LOUIS-FABRICE LATOUR - La viticulture a effectué un recul en bon ordre. On ne s'est pas trop mal sortis de la période de confinement et de la crise sanitaire. Les vraies difficultés économiques sont apparues en juin chez beaucoup de producteurs. Le négoce est en recul de 15% en cumul depuis le début de cette année. La Bourgogne est la région française la plus dépendante du marché de la restauration. Les cafés, hôtels, restaurants représentent plus d'un tiers de notre activité, et la reprise n'est pas là.
La Bourgogne a réalisé 49% de ses ventes de vins à l'export en 2019. Après cette campagne record, allez-vous plonger dans la crise en 2020 ?

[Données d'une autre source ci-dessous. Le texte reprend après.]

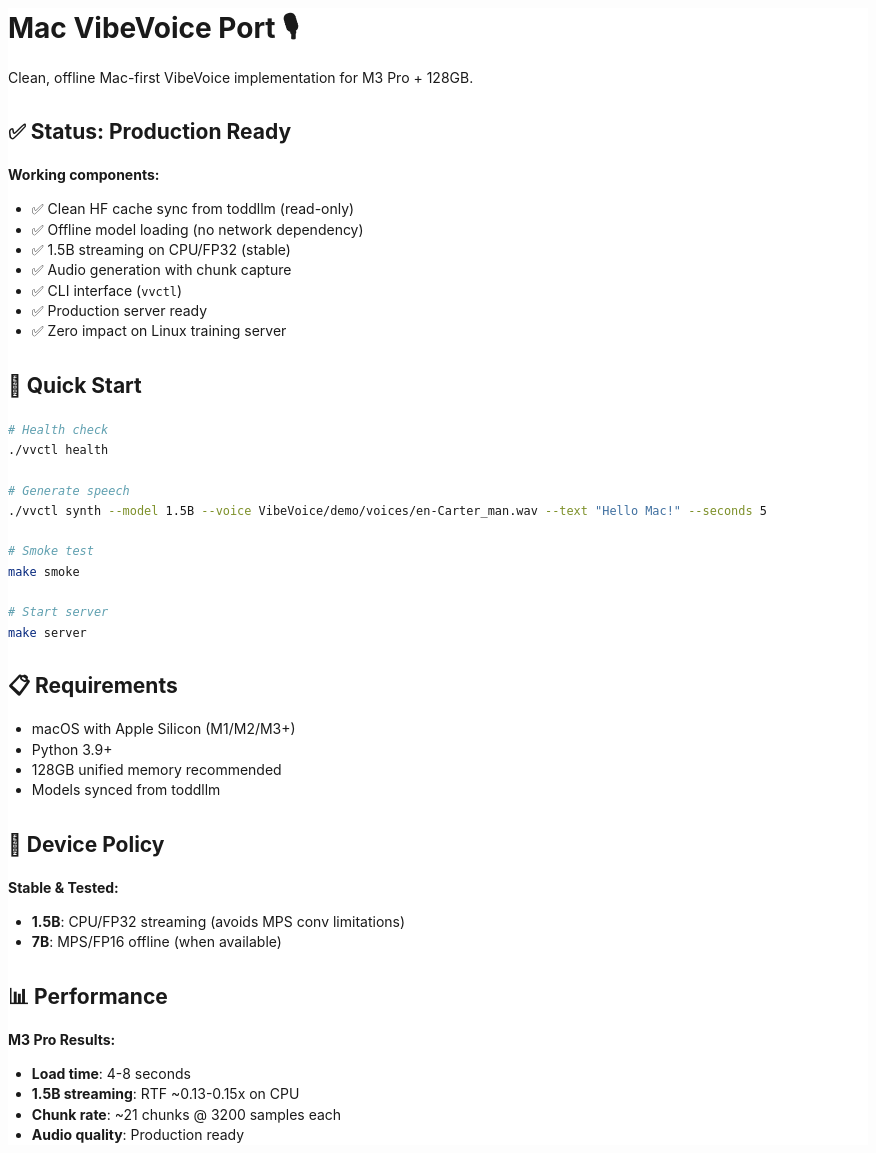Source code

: # Mac VibeVoice Port 🎙️

Clean, offline Mac-first VibeVoice implementation for M3 Pro + 128GB.

## ✅ Status: Production Ready

**Working components:**
- ✅ Clean HF cache sync from toddllm (read-only)
- ✅ Offline model loading (no network dependency)  
- ✅ 1.5B streaming on CPU/FP32 (stable)
- ✅ Audio generation with chunk capture
- ✅ CLI interface (`vvctl`)
- ✅ Production server ready
- ✅ Zero impact on Linux training server

## 🚀 Quick Start

```bash
# Health check
./vvctl health

# Generate speech
./vvctl synth --model 1.5B --voice VibeVoice/demo/voices/en-Carter_man.wav --text "Hello Mac!" --seconds 5

# Smoke test
make smoke

# Start server
make server
```

## 📋 Requirements

- macOS with Apple Silicon (M1/M2/M3+)
- Python 3.9+
- 128GB unified memory recommended
- Models synced from toddllm

## 🔧 Device Policy

**Stable & Tested:**
- **1.5B**: CPU/FP32 streaming (avoids MPS conv limitations)
- **7B**: MPS/FP16 offline (when available)

## 📊 Performance

**M3 Pro Results:**
- **Load time**: 4-8 seconds  
- **1.5B streaming**: RTF ~0.13-0.15x on CPU
- **Chunk rate**: ~21 chunks @ 3200 samples each
- **Audio quality**: Production ready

Le recul de nos exportations devrait atteindre 15% avant le début de l'été. La Bourgogne a dépassé 1 milliard d'euros de chiffre d'affaires à l'export en 2019. Nous souffrons terriblement sur nos deux principaux marchés : les États-Unis, qui représentent un quart de nos exportation, et le Royaume-Uni.
Pour les mêmes raisons ?
Non. Depuis l'automne dernier, les États-Unis ont décidé d'imposer une taxe de 25 % sur les vins français. Nous sommes les victimes collatérales d'un conflit commercial entre Boeing et Airbus. C'est une décision politique, qui risque d'être renouvelée pour six mois au-delà de la date limite prévue le 18 août. Sur ce marché, en valeur, nous prévoyons de chuter cet été de 35%. Au Royaume-Uni, la situation est différente. Les restaurants qui se fournissent habituellement en vins de Bourgogne n'ont pas ouvert début juin, comme les restaurants français ont pu le faire en sortie de crise sanitaire. Nos vins les plus chers, les grands crus, sont très dépendants de ce circuit de vente.

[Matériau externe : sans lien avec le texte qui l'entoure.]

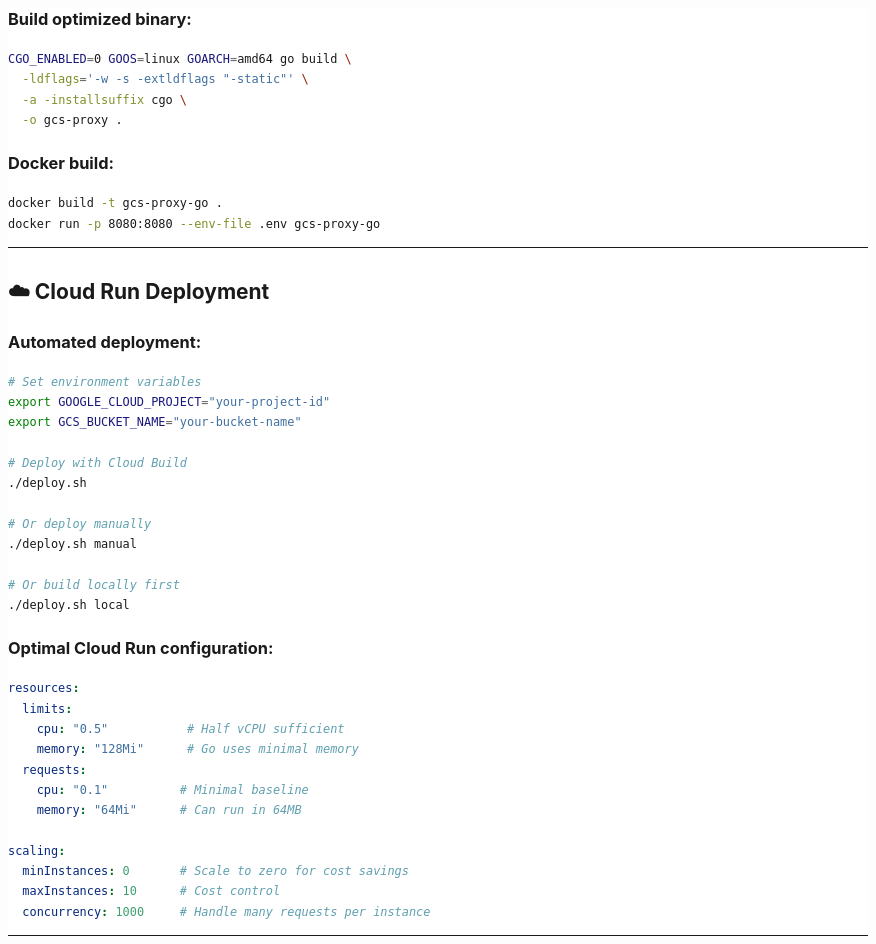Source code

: ### **Build optimized binary:**

```bash
CGO_ENABLED=0 GOOS=linux GOARCH=amd64 go build \
  -ldflags='-w -s -extldflags "-static"' \
  -a -installsuffix cgo \
  -o gcs-proxy .
```

### **Docker build:**

```bash
docker build -t gcs-proxy-go .
docker run -p 8080:8080 --env-file .env gcs-proxy-go
```

---

## ☁️ **Cloud Run Deployment**

### **Automated deployment:**

```bash
# Set environment variables
export GOOGLE_CLOUD_PROJECT="your-project-id"
export GCS_BUCKET_NAME="your-bucket-name"

# Deploy with Cloud Build
./deploy.sh

# Or deploy manually
./deploy.sh manual

# Or build locally first
./deploy.sh local
```

### **Optimal Cloud Run configuration:**

```yaml
resources:
  limits:
    cpu: "0.5"           # Half vCPU sufficient
    memory: "128Mi"      # Go uses minimal memory
  requests:
    cpu: "0.1"          # Minimal baseline
    memory: "64Mi"      # Can run in 64MB

scaling:
  minInstances: 0       # Scale to zero for cost savings
  maxInstances: 10      # Cost control
  concurrency: 1000     # Handle many requests per instance
```

---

Quelles sont les appellations les plus touchées par la crise ?
Sur le marché domestique, la demande est restée importante pour nos appellations régionales. Les chablis à prix raisonnables se vendent bien. Le Corton, notre grand cru le plus accessible en rouge, aussi. Mais d'une façon générale, l'économie des grands crus tourne au ralenti. Nous avons eu la chance de réaliser un grand millésime en 2018. Ces bouteilles arrivent sur le marché. Elles pourraient atténuer la crise. En général, on se comporte mieux que la Champagne, le Bordelais et l'Alsace. Nous n'avons pas l'intention de distiller pour écouler notre surproduction.

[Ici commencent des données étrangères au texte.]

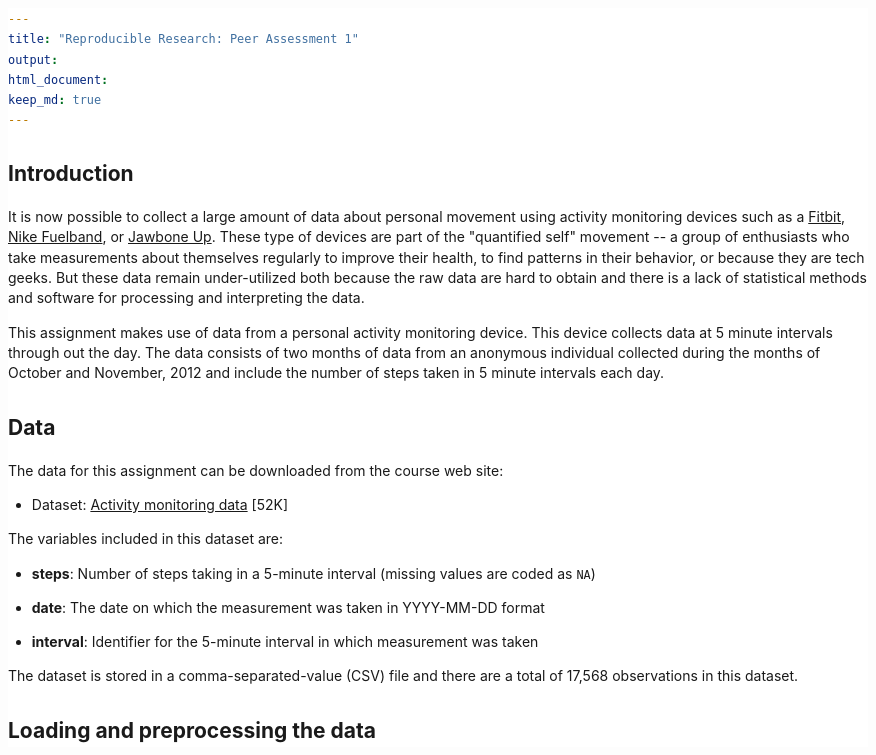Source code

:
 ```yaml
---
title: "Reproducible Research: Peer Assessment 1"
output: 
html_document:
keep_md: true
---
```


## Introduction

It is now possible to collect a large amount of data about personal
movement using activity monitoring devices such as a
[Fitbit](http://www.fitbit.com), [Nike
Fuelband](http://www.nike.com/us/en_us/c/nikeplus-fuelband), or
[Jawbone Up](https://jawbone.com/up). These type of devices are part of
the "quantified self" movement -- a group of enthusiasts who take
measurements about themselves regularly to improve their health, to
find patterns in their behavior, or because they are tech geeks. But
these data remain under-utilized both because the raw data are hard to
obtain and there is a lack of statistical methods and software for
processing and interpreting the data.

This assignment makes use of data from a personal activity monitoring
device. This device collects data at 5 minute intervals through out the
day. The data consists of two months of data from an anonymous
individual collected during the months of October and November, 2012
and include the number of steps taken in 5 minute intervals each day.

## Data

The data for this assignment can be downloaded from the course web
site:

* Dataset: [Activity monitoring data](https://d396qusza40orc.cloudfront.net/repdata%2Fdata%2Factivity.zip) [52K]

The variables included in this dataset are:

* **steps**: Number of steps taking in a 5-minute interval (missing
values are coded as `NA`)

* **date**: The date on which the measurement was taken in YYYY-MM-DD
format

* **interval**: Identifier for the 5-minute interval in which
measurement was taken

The dataset is stored in a comma-separated-value (CSV) file and there
are a total of 17,568 observations in this
dataset.

## Loading and preprocessing the data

À long terme, quelles sont les conséquences prévisibles de cette crise ?
Nous avons deux années de stock en moyenne. C'est un bon équilibre. Quand nous sommes entrés dans la crise, nous avions le vent en poupe à l'export : 10% de croissance en un an !
Nous nous trouvions en meilleure forme que la plupart des autres vignobles dans le monde. Je suis optimiste pour le millésime 2020. On attend une très belle récolte, précoce. La vigne n'a jamais été aussi belle. La crise précédente, en 2009, a eu une violence inouïe, mais elle n'a duré qu'une seule année. Cette fois, c'est moins violent. Nous sommes doublement pénalisés aux États-Unis par les taxes et la crise sanitaire, et c'est bien parti pour durer.
La Fédération des exportateurs de vins et spiritueux a demandé un fonds de compensation en dédommagement des conséquences de l'affaire Boeing-Airbus. Malheureusement, nous ne croyons plus à un règlement rapide. Les réunions bilatérales prévues dans le cadre de l'OMC n'ont pas eu lieu. Si l'aéronautique est en recul, le vin pourrait devenir le premier excédent de la balance commerciale. C'est la seule chose dont on peut se réjouir.
Les grands équilibres économiques du vin de Bourgogne risquent-ils d'être déstabilisés ?
L'hectare en Bourgogne est le plus cher parmi tous les vignobles français. Cela peut se chiffrer en millions d'euros sur certains grands crus comme le Montrachet. Mais le marché est stable, partout en Bourgogne, avec 1,5% des surfaces qui changent de propriétaire chaque année. Malgré cela, il y a de la demande et les taux sont bas.
La crise peut-elle, selon vous, attirer de nouveaux investisseurs ?
Il n'y a pas d'obsession à rester entre soi. Les financiers comme Pinault, Moët Hennessy ou Bouygues sont déjà présents. Ils sont là pour exploiter et s'inscrire dans la durée. Les rentabilités à long terme vont demeurer très faibles.